Desde aquella producción pionera, Londres ha visto otras dos grandes reposiciones. En 2001, Anthony Page puso en escena la obra con tres actores estadounidenses en los papeles principales: Brendan Fraser como Brick, Frances O’Connor como Maggie y Ned Beatty como Big Daddy. En su momento dije que captaba bien «la pasión y la fuerza del estado de Tennessee», pero ha dejado pocos recuerdos imborrables. Mucho más impresionante fue la importación en 2009 de la producción de Broadway de Debbie Allen, con un distinguido reparto totalmente negro. La etnicidad importaba aquí menos que la potencia de fuego emocional de la producción: la Maggie de Sanaa Lathan era tan candente y sensual que casi quemaba un agujero en las sábanas de satén. El enfrentamiento entre el Brick de Adrian Lester y el Big Daddy de James Earl Jones fue igualmente abrumador: Nunca he olvidado el cambio de este último, que pasa de ser un vulgar bruto, que realiza obscenos empujones pélvicos como muestra de su poder sexual, a ser un ansioso terapeuta cuando trata de analizar y articular el problema de su hijo.
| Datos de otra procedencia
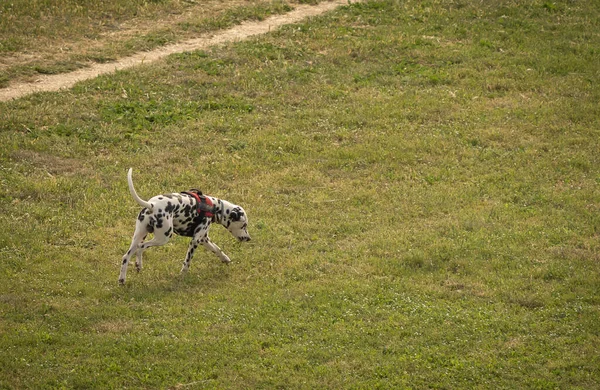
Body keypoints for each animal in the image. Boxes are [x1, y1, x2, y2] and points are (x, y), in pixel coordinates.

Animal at [119, 168, 251, 284]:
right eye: (244, 225)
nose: (249, 238)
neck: (215, 207)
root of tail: (152, 205)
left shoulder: (204, 239)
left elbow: (217, 249)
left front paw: (225, 259)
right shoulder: (195, 241)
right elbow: (187, 261)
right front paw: (183, 274)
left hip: (139, 236)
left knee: (126, 257)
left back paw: (122, 279)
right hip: (163, 238)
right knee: (141, 247)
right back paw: (138, 265)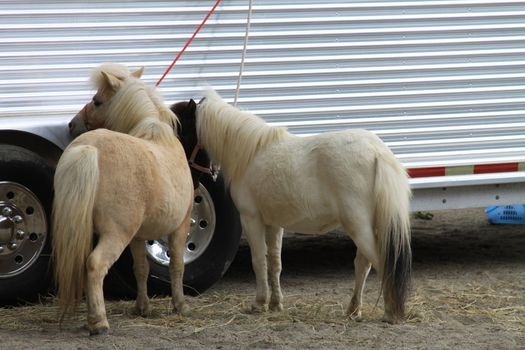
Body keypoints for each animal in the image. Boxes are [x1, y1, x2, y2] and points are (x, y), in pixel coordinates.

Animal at [52, 62, 194, 334]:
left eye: (97, 101)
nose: (72, 124)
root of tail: (89, 149)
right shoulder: (180, 227)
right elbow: (177, 265)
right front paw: (180, 305)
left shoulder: (137, 237)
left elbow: (141, 269)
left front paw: (142, 307)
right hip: (116, 234)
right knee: (95, 265)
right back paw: (98, 322)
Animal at [180, 90, 414, 322]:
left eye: (182, 133)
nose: (189, 183)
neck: (250, 153)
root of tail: (376, 151)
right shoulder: (274, 223)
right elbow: (275, 263)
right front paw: (275, 304)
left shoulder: (251, 218)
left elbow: (259, 261)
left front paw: (259, 303)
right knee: (363, 265)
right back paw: (353, 310)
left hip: (358, 226)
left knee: (382, 263)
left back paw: (390, 312)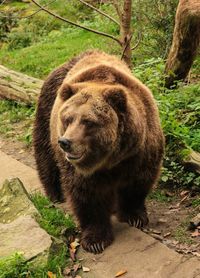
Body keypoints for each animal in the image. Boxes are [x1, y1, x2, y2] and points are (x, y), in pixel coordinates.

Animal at [33, 50, 164, 254]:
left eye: (88, 121)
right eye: (68, 118)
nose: (65, 142)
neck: (111, 158)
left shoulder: (141, 150)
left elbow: (138, 181)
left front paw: (135, 216)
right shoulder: (81, 170)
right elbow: (87, 195)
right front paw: (96, 239)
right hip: (47, 110)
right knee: (45, 153)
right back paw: (55, 194)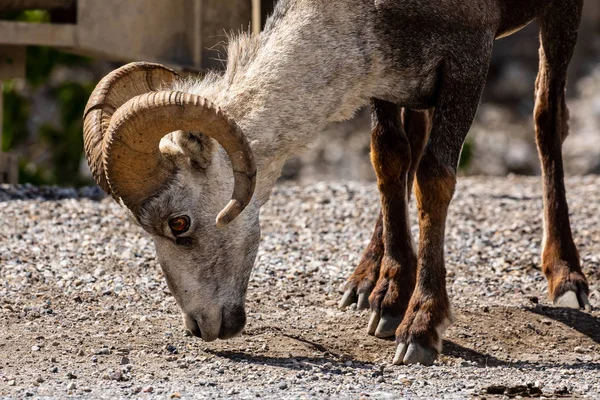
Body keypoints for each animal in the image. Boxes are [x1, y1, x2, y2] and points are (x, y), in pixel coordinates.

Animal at [83, 0, 592, 366]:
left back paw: (566, 276)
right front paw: (390, 304)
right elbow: (389, 159)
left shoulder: (469, 60)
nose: (200, 327)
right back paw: (366, 284)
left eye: (179, 223)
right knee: (410, 146)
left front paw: (420, 330)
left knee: (547, 118)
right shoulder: (386, 80)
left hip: (559, 16)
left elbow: (433, 178)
Probablemente sea más fácil ahora que en los años 50 hacerse con la obra de Williams. Una obra considerada salaz y sensacionalista por algunos, y excesivamente cautelosa por otros, puede verse ahora con sus verdaderos colores. Lo que hace Williams es exponer las ilusiones gemelas, especialmente prevalentes en la América en la que escribió, de que la sexualidad es una especie de absoluto rígidamente predeterminado, y que las posesiones pueden protegerte contra la muerte. Por encima de todo, la obra es un ataque a un mundo en el que nos mentimos a nosotros mismos y a los demás; y es una muestra del humor subversivo y todavía infravalorado de Williams que, al apoyar finalmente la mentira de Maggie, Brick se sume a la mendacidad que ha atacado hasta ahora. Es una obra sorprendente y polifacética que, en Gran Bretaña, hemos tardado décadas en apreciar.